[Exercise requirements] From the records below, copy out exactly the lines from the one containing "pinky mcp: (451, 191)" to the one containing "middle dip: (209, 334)", both included. Add nothing else.

[Task material]

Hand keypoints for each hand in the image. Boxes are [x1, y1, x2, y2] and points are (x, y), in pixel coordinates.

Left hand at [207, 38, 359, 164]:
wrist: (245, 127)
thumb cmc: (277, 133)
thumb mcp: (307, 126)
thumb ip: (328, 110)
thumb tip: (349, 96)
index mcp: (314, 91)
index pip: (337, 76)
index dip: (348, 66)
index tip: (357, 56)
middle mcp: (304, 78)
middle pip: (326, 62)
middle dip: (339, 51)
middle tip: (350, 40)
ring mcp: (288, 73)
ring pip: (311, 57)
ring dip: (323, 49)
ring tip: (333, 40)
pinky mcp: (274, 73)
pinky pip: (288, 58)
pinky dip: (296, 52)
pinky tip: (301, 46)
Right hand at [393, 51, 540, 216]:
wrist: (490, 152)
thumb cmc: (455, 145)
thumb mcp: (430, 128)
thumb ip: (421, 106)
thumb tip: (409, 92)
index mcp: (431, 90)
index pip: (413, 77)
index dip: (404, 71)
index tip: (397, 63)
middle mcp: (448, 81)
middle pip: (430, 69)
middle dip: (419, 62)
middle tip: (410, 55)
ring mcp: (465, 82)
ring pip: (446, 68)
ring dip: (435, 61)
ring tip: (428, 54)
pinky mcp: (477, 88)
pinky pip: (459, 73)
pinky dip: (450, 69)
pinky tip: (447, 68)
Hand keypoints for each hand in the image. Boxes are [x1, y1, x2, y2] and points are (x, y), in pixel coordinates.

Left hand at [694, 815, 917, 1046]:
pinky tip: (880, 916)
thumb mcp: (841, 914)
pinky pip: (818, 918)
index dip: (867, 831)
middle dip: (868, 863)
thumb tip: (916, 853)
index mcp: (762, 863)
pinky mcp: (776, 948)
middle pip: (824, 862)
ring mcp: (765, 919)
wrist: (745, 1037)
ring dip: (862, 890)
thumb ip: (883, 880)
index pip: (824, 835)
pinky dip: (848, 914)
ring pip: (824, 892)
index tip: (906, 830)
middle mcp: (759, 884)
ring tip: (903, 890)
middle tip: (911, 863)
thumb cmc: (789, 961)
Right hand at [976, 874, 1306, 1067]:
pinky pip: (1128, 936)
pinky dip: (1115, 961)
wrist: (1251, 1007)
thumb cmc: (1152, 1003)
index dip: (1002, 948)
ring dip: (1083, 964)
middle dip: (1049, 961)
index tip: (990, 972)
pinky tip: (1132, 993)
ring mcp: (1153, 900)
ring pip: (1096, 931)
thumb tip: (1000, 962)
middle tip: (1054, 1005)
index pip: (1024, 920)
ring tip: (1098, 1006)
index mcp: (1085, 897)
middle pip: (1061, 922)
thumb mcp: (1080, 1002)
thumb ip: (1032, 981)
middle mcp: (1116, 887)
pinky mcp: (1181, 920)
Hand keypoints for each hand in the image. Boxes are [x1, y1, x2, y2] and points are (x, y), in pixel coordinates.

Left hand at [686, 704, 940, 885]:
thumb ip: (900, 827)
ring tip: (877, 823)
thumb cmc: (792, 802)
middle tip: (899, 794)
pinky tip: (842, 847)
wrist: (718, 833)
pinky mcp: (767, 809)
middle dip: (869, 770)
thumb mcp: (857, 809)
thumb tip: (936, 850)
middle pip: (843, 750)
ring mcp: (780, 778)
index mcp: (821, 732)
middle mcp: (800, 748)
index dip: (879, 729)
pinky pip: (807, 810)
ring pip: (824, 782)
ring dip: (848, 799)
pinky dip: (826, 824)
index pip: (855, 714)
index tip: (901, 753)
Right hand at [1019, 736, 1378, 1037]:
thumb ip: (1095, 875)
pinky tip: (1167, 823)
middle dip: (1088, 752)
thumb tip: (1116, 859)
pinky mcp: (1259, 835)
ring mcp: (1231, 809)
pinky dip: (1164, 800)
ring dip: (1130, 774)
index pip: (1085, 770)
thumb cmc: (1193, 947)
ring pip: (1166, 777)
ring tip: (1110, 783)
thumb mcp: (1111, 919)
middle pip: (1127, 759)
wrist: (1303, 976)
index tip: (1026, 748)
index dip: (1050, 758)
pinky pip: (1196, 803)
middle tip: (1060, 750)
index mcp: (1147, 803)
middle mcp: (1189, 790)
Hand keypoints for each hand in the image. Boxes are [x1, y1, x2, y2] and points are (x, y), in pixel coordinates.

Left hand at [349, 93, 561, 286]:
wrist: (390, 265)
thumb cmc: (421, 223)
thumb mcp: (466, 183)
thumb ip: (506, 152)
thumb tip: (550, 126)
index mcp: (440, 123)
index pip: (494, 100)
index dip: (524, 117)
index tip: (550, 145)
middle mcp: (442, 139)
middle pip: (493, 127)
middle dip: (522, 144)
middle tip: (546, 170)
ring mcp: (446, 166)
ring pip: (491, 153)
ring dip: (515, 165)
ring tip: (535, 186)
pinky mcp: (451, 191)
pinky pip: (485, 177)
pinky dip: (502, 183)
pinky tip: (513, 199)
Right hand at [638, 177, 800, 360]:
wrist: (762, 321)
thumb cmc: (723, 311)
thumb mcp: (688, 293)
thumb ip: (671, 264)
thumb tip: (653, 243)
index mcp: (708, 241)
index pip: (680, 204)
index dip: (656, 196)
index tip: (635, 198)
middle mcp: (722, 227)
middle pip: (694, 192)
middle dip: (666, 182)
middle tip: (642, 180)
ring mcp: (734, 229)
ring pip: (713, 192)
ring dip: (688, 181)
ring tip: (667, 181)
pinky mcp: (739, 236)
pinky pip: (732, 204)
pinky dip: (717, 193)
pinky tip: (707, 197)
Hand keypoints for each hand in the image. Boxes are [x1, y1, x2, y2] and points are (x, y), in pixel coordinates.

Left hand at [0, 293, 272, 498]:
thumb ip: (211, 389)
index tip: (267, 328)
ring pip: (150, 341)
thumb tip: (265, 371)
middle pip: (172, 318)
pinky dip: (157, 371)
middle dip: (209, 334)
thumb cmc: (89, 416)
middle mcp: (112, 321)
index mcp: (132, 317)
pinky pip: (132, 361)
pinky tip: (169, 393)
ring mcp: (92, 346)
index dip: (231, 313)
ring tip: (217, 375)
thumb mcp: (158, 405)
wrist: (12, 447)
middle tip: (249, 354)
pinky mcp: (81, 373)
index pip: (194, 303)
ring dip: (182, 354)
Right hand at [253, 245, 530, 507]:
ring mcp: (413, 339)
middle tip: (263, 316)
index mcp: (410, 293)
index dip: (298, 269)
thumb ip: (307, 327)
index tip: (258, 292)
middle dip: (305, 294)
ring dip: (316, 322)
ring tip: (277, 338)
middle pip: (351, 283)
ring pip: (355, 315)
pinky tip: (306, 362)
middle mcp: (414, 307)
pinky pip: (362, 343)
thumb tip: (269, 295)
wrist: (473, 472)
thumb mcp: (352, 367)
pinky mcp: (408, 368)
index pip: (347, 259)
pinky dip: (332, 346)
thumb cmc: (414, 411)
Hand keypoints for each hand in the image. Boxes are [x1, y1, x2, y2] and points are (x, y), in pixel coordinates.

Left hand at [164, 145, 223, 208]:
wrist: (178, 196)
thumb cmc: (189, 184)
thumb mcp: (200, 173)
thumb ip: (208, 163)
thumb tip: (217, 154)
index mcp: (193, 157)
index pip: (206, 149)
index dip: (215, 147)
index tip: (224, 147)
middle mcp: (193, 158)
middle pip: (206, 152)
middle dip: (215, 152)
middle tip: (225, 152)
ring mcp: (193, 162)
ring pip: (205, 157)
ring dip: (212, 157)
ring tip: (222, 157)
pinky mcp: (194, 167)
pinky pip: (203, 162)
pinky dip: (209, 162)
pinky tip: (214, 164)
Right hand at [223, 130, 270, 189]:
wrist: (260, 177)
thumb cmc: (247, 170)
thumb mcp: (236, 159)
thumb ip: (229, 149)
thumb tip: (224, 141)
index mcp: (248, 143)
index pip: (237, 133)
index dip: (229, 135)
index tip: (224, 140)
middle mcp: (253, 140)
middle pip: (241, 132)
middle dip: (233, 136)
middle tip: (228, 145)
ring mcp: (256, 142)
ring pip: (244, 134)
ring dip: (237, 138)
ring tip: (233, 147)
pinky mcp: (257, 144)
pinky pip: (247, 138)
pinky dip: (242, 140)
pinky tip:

[Finished task]
pinky mcp: (451, 191)
pinky pip: (485, 177)
pinky dip: (502, 183)
pinky tip: (513, 199)
Right hand at [638, 177, 800, 360]:
wrist: (762, 321)
thumb cmc: (723, 311)
thumb mcp: (688, 293)
thumb ip: (671, 264)
thumb tip: (653, 243)
index mcp: (708, 241)
index pip: (680, 204)
index dip: (656, 196)
index tip: (635, 198)
middle mcp: (722, 227)
middle pip: (694, 192)
middle dip: (666, 182)
middle tip: (642, 180)
ring mcp: (734, 229)
ring pip: (713, 192)
ring dip: (688, 181)
ring tip: (667, 181)
pinky mcp: (739, 236)
pinky pip: (732, 204)
pinky dip: (717, 193)
pinky tip: (707, 197)
Hand keypoints for each hand in the image. Boxes are [x1, y1, x2, y2] and points are (x, y), in pixel coordinates.

Left hand at [0, 293, 272, 498]:
thumb ip: (211, 389)
index tip: (267, 328)
ring pip: (150, 341)
thumb tip: (265, 371)
middle pip: (172, 318)
pinky dip: (157, 371)
middle dip: (209, 334)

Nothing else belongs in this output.